Binding and refolding of the 1-66 and 67-110 fragments of Bn. (A) Temperature dependence of binding, monitored by Trp fluorescence. Fragments were mixed in a 1:1 ratio at the concentrations indicated. Lines are best fits of the data to the 1:1 binding equation. Fitted K_d values are 30 nM (10 °C), 0.13 μM (20 °C), 1.9 μM (30 °C), and 60 μM (37 °C). (B) Binding isotherm of Bn fragments at 37 °C, calculated using a K_d of 60 μM. The dashed line depicts the values for uncleaved pBn.

Figure 4

RNase activity assays of Bn variants at 10 °C. Hydrolysis of Torula yeast genomic RNA is monitored by the change in absorbance at 260 nm. Error bars are standard deviations of three measurements.

Figure 5

Crystal structure of pBn (magenta) bound to barstar (peach). The perspective is the same as in Figure 1B. The inset shows the 2F_o - F_c composite omit map of the linker loop, contoured at 1.5σ. Nascent termini introduced by permutation are designated N’ and C’.

Figure 6

Superposition of pBn (magenta) and WT Bn (green) crystal structures. (A) Main chain atoms are shown in the same perspective as in Figure 1B. Boxes indicate regions of interest discussed in the text. (B) Close-up of the catalytic site, including the general acid His102. (C) Close-up of the surface loop that contains the nascent N’- and C’-termini (Ser67 and Lys66, respectively).

Figure 7

Structure of the linker region, showing the distribution of strain.
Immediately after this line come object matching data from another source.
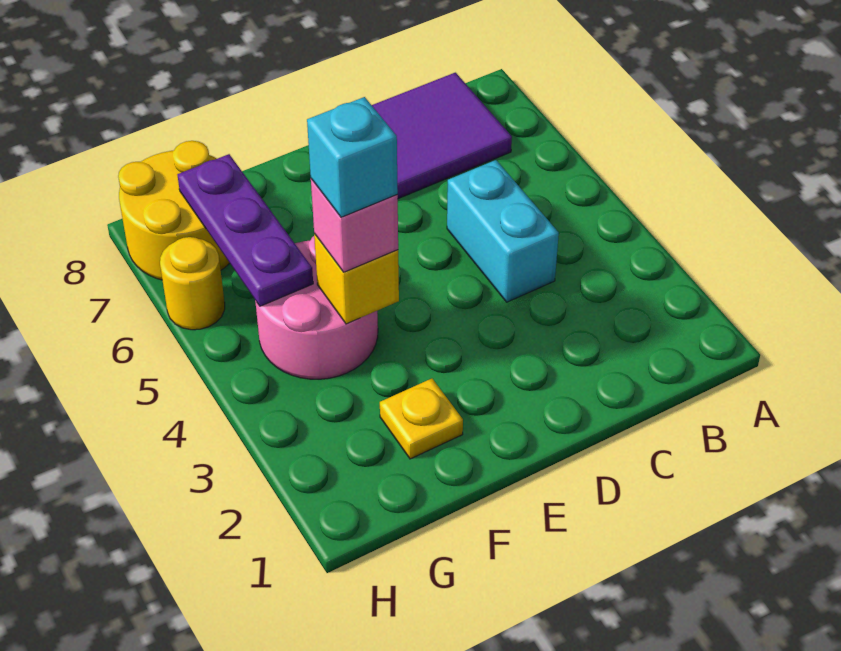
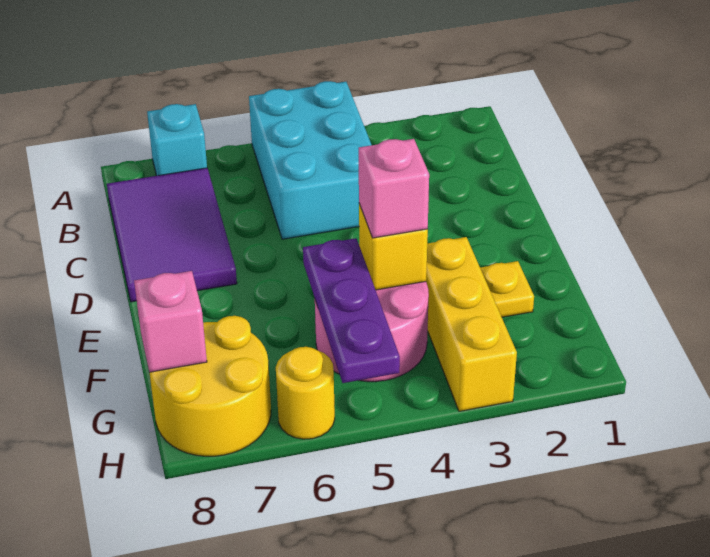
cyan 1x2 brick [447,160,559,302] -> cyan 2x3 brick [249,81,371,239]
none -> yellow 1x3 brick [426,237,517,411]
cyan 1x1 brick [307,97,398,217] -> cyan 1x1 brick moved to [147,104,207,176]
purple 1x3 plate [177,154,313,306] -> purple 1x3 plate turned to [303,238,400,383]
none -> pink 1x1 brick [134,271,207,372]

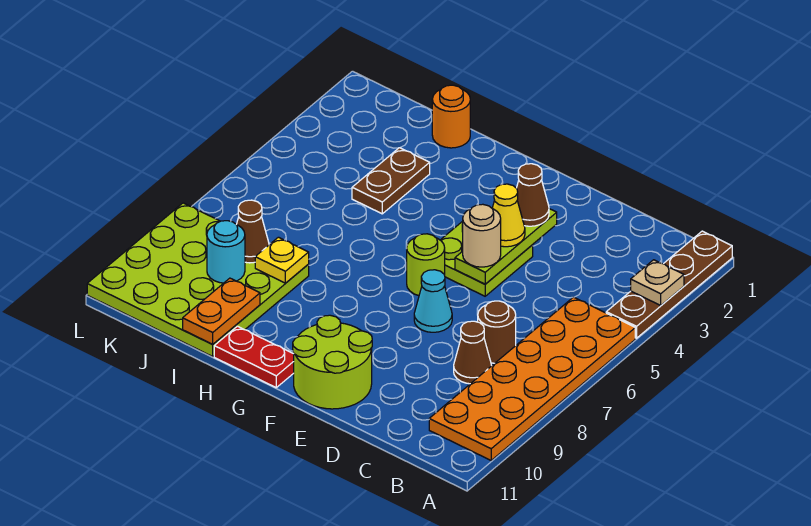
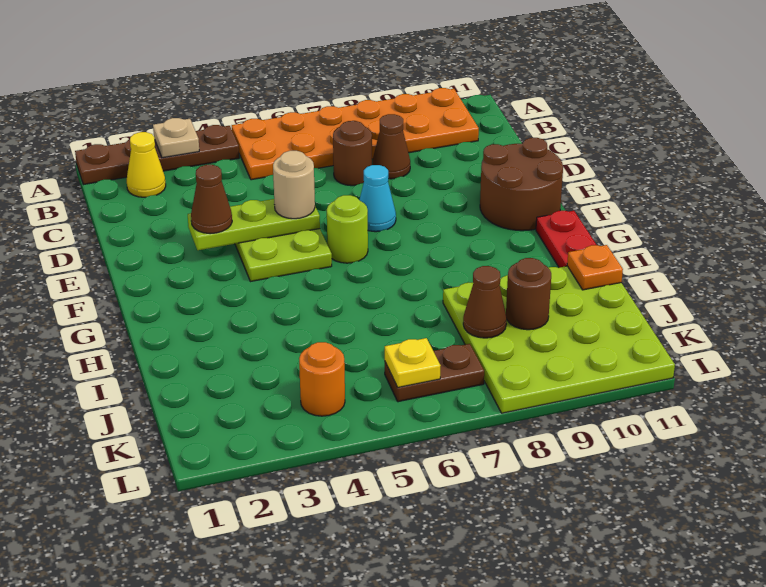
yellow 1x1 cone [492,184,525,247] -> yellow 1x1 cone moved to [127,132,166,197]
lime 2x2 round brick [293,315,372,409] -> brown 2x2 round brick [480,138,563,231]
orange 1x1 round brick [432,85,470,148] -> orange 1x1 round brick moved to [299,342,345,416]
brown 1x2 plate [352,148,430,214] -> brown 1x2 plate moved to [385,344,484,402]
yellow 1x1 plate [255,237,309,283] -> yellow 1x1 plate moved to [385,338,441,387]
orange 1x2 plate [183,278,260,344] -> orange 1x1 plate [567,245,623,290]
cyan 1x1 round brick [207,221,245,283] -> brown 1x1 round brick [506,258,551,330]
Ala1, Gln2, and Arg110 are highlighted to illustrate the large shift in the positions of linker residues (Arg110-Cys0-Ala1-Gln2-Val3-Ile4-Asn5-Thr6) upon permutation. By contrast, side chains of residues Phe7 and Leu109 remain anchored in hydrophobic pockets.

Figure 8

Free energy diagram of the permutation strain mechanism for Bn at 37 °C. Arrows are not drawn to scale.